> _Exercise directions_:
Where a line below includes the word "source", copy that line.

> _Exercise data_:
((

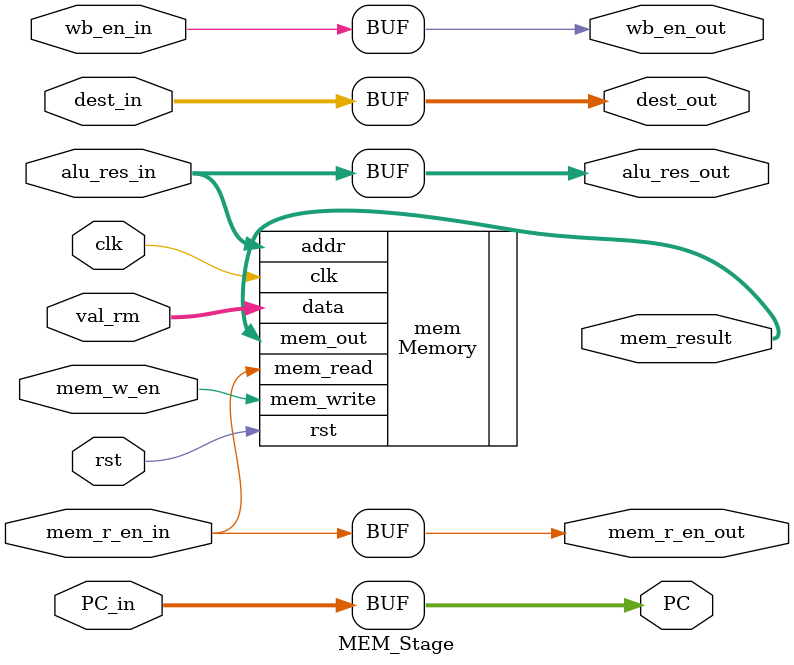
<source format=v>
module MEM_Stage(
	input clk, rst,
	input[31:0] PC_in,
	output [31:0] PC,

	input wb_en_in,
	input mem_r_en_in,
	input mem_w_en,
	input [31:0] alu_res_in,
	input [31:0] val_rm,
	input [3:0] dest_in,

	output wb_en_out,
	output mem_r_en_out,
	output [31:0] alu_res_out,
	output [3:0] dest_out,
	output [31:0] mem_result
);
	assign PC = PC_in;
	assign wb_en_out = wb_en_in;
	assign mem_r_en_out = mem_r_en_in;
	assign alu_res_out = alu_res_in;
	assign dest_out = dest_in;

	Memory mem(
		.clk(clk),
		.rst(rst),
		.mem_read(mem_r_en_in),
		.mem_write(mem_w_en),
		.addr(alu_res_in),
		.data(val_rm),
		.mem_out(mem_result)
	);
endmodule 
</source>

))
((

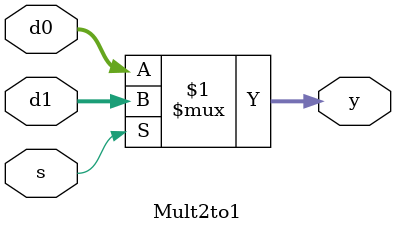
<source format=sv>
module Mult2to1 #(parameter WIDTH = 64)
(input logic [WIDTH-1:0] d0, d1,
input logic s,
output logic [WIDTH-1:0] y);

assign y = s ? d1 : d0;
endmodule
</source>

))

> _Task answer_:
<source format=v>
</source>
<source format=sv>
</source>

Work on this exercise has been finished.